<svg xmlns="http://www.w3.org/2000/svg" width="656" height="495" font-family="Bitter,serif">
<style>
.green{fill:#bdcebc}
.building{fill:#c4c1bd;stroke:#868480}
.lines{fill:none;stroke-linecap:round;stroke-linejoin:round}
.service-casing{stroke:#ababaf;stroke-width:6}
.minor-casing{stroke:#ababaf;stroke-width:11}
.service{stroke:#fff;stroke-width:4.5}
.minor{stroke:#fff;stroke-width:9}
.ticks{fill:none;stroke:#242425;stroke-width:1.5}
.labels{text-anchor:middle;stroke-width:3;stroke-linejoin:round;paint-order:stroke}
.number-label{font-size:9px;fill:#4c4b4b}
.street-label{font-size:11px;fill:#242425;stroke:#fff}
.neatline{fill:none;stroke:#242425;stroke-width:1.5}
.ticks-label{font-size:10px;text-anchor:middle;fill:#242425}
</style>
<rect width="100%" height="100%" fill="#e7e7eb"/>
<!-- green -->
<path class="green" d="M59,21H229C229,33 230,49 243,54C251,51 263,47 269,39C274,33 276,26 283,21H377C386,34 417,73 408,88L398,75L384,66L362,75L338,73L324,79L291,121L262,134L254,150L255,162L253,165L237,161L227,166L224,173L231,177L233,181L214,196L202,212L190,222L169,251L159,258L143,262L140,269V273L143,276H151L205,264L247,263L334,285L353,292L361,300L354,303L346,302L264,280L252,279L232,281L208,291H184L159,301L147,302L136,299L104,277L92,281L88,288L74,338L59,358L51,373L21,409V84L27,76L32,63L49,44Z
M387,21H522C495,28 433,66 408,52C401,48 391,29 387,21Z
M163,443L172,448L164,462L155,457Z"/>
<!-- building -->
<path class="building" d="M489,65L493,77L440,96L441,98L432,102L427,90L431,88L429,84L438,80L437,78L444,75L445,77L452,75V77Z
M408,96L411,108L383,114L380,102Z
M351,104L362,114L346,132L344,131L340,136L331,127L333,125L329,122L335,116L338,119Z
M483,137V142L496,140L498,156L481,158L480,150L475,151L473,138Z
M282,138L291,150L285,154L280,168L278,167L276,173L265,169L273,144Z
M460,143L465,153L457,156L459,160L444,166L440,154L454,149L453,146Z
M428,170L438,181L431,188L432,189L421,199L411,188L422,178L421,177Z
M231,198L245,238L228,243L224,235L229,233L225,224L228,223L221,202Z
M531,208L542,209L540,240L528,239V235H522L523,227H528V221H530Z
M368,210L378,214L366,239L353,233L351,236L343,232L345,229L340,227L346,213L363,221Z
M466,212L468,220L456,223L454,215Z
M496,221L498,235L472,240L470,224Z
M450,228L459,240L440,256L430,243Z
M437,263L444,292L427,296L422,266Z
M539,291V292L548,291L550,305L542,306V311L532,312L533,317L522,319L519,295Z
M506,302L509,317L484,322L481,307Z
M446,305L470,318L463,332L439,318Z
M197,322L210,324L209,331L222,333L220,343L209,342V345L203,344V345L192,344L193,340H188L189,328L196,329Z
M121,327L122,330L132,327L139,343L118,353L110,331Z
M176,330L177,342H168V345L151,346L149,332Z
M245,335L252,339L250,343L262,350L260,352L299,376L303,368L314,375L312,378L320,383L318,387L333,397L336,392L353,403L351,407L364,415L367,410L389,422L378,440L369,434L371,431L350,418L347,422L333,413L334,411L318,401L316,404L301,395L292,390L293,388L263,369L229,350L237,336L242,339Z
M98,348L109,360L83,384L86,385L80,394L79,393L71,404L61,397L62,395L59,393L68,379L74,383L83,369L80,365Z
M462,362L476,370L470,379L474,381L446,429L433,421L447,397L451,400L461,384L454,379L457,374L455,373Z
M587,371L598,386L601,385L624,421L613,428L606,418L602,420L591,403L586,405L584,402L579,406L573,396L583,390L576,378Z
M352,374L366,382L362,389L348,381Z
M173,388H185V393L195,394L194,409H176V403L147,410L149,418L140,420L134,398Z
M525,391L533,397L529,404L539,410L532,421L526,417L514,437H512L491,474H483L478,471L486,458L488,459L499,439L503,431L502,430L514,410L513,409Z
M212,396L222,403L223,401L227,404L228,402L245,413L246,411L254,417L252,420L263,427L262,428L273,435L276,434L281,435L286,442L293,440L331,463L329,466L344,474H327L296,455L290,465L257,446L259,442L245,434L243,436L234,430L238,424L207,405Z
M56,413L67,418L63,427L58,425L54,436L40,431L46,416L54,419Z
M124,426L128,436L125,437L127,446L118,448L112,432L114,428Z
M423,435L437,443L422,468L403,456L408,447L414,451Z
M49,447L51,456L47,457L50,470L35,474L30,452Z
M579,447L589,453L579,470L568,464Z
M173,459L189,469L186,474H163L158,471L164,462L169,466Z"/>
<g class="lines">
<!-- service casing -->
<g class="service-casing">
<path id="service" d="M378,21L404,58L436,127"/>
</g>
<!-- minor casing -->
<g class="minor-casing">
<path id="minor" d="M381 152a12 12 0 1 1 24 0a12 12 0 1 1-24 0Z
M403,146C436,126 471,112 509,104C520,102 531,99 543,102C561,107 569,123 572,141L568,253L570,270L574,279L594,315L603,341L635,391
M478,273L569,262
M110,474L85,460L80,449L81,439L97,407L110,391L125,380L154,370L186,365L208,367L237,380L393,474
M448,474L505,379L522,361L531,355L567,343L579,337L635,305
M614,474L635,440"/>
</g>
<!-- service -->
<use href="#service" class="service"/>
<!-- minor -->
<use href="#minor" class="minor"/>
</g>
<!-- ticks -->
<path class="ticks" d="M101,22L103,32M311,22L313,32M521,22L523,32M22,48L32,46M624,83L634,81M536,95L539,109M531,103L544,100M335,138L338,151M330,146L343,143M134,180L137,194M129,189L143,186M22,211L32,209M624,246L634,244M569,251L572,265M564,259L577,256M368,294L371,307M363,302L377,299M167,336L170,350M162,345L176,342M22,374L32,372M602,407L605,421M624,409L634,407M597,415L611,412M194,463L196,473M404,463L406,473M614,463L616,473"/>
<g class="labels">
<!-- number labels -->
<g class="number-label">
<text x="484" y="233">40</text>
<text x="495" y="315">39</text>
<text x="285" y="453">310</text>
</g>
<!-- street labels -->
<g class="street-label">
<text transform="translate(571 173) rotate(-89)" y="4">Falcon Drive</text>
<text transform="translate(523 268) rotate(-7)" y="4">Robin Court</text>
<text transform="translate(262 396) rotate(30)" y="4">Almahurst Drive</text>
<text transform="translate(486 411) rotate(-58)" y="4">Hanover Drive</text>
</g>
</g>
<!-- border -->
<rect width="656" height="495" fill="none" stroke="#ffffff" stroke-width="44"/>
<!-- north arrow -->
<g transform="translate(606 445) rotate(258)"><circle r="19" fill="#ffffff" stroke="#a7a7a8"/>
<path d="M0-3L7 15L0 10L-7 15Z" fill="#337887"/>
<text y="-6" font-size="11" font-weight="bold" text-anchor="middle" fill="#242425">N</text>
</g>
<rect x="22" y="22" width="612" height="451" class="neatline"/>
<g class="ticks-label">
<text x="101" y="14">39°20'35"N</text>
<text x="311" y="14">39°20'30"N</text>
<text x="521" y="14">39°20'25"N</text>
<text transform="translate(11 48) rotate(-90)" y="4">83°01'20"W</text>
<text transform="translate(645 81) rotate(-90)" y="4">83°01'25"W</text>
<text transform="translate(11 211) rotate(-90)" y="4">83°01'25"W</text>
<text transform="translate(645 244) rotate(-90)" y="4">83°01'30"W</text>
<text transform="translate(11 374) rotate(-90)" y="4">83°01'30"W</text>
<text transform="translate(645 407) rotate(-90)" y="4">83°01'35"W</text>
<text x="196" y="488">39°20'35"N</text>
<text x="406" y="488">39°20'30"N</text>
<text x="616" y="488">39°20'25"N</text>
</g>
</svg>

...

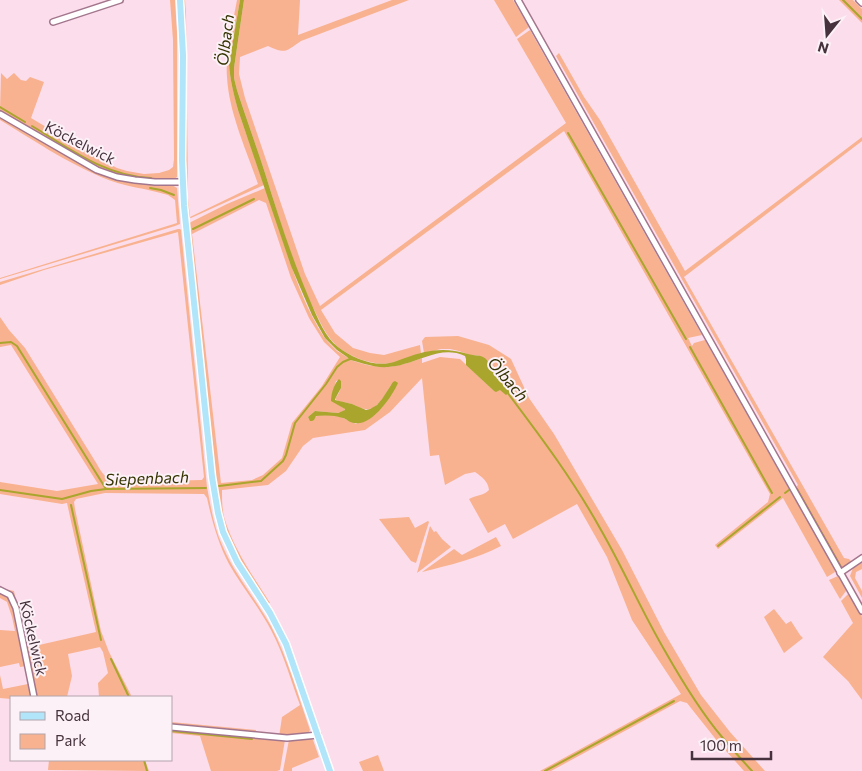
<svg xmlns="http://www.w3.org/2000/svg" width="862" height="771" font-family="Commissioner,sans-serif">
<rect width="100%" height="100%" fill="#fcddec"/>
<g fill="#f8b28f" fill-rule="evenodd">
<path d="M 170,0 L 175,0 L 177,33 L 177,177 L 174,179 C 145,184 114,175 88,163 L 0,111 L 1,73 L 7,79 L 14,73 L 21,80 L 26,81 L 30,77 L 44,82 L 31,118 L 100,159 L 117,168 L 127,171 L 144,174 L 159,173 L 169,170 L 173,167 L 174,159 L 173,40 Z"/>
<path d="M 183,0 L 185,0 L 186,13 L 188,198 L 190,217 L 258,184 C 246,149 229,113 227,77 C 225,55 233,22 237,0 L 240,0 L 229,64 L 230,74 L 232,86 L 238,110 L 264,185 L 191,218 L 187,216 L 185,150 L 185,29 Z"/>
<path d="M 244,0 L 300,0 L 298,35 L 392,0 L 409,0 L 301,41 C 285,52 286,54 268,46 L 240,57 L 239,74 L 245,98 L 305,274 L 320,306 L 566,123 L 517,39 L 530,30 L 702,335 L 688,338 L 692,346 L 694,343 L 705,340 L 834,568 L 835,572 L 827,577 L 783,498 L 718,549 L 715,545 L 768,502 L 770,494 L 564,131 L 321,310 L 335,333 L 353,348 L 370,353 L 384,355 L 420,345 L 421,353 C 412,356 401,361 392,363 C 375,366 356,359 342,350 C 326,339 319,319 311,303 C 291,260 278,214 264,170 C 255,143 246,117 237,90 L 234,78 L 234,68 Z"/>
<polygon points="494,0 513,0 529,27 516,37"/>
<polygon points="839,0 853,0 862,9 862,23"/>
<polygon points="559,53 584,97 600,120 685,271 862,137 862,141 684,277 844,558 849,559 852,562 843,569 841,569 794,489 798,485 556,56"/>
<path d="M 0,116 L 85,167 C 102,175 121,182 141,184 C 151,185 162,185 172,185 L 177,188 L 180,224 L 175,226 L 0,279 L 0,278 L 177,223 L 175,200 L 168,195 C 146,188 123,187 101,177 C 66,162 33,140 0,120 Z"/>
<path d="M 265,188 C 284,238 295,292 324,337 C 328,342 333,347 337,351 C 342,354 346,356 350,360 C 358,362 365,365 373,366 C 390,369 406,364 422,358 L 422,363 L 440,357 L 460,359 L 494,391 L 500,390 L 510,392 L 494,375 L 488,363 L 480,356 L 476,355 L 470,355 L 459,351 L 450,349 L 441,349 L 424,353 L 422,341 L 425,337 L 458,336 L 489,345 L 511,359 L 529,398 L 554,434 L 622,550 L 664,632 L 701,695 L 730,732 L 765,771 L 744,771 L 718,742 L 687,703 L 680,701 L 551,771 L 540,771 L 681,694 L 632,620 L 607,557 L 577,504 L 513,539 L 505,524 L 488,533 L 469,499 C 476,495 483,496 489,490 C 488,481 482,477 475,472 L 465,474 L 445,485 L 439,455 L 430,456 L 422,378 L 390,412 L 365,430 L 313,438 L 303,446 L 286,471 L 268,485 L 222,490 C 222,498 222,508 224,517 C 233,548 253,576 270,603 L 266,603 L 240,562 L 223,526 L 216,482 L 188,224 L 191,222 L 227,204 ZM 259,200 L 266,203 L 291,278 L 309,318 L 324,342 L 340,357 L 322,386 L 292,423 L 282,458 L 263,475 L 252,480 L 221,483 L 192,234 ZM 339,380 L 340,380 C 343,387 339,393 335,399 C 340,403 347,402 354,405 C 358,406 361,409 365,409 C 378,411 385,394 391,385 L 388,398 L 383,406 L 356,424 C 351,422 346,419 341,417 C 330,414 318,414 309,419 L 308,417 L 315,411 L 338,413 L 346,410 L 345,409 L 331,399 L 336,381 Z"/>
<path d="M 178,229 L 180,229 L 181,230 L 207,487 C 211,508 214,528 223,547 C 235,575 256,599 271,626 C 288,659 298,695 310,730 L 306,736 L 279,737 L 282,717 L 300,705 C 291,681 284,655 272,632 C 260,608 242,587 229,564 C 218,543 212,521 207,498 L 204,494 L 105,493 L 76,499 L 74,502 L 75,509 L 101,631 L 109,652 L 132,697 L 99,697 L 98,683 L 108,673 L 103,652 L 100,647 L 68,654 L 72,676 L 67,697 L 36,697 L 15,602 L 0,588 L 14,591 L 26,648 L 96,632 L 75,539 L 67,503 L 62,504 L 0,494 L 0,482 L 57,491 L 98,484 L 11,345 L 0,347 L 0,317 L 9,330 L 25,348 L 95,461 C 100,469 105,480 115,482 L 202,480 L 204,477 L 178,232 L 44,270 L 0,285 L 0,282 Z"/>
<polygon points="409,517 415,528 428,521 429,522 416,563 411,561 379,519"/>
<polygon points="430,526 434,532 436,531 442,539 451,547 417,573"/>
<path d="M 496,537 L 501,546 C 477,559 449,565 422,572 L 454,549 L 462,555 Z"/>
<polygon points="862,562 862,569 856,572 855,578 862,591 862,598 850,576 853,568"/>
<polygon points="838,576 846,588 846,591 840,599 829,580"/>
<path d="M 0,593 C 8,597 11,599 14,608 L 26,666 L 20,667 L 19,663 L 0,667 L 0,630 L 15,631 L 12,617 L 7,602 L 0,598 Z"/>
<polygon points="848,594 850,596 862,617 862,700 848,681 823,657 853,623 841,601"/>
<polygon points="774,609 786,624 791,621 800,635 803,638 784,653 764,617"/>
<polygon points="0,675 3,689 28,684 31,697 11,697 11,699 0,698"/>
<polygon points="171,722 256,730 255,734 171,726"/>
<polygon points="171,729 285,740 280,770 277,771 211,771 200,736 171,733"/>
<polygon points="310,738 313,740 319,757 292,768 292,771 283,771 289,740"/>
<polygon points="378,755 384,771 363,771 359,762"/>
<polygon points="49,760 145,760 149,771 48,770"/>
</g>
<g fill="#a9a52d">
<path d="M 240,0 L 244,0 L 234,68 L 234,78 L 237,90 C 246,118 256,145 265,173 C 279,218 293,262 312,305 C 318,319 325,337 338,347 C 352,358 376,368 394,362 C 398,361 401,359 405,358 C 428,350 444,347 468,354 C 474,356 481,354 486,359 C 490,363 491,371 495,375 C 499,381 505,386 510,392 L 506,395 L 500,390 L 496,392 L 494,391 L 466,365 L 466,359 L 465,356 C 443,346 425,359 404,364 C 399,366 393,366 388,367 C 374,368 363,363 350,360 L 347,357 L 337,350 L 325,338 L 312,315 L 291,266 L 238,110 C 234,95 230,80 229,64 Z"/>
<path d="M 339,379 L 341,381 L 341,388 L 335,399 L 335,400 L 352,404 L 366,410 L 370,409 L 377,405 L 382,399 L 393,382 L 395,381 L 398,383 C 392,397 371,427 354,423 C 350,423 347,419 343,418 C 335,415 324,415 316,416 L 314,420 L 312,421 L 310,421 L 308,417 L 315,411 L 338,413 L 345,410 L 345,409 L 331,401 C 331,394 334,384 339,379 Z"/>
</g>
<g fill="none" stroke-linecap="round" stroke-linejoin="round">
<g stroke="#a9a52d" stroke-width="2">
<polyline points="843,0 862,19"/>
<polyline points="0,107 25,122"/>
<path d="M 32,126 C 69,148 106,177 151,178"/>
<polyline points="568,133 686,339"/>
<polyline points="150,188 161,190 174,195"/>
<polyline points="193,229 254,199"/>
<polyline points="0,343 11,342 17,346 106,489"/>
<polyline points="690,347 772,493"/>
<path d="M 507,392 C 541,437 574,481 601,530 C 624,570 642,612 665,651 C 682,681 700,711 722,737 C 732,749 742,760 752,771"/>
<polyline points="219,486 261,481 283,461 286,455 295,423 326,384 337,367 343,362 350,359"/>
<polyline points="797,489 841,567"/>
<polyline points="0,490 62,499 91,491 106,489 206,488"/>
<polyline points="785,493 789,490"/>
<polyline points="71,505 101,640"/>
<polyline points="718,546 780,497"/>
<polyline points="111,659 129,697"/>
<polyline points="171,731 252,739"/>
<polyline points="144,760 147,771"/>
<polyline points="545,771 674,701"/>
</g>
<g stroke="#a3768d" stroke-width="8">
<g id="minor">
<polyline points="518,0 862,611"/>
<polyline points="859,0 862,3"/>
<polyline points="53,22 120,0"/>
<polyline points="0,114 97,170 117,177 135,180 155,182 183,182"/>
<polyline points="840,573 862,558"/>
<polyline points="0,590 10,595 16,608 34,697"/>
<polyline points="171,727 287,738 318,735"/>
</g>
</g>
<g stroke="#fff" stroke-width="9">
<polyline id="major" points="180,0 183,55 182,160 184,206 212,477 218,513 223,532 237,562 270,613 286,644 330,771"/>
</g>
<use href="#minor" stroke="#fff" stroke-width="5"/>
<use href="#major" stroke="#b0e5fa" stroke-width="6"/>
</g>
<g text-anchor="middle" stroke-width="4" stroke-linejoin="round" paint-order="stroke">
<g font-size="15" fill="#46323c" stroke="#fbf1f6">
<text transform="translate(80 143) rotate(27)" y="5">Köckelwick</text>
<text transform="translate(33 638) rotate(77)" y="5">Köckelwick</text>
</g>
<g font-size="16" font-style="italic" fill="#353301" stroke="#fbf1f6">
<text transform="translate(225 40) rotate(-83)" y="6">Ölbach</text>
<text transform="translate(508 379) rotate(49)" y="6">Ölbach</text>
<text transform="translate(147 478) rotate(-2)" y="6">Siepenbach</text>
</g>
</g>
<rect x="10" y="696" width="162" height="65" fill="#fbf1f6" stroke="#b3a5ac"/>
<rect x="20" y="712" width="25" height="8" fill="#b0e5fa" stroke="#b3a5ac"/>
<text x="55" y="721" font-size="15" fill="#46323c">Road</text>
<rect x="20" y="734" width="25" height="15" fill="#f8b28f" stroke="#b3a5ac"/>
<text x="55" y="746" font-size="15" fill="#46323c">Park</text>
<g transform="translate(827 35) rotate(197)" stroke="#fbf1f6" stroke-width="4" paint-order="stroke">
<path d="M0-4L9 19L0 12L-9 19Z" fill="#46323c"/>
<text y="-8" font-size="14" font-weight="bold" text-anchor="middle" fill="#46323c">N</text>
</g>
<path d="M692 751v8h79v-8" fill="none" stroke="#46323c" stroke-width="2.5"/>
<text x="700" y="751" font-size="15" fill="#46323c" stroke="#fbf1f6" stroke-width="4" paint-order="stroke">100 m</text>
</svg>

◆ **Exercise description**
List all lines in the material containing the string "linecap".

◆ **Worked solution**
.lines{fill:none;stroke-linecap:round;stroke-linejoin:round}
<g fill="none" stroke-linecap="round" stroke-linejoin="round">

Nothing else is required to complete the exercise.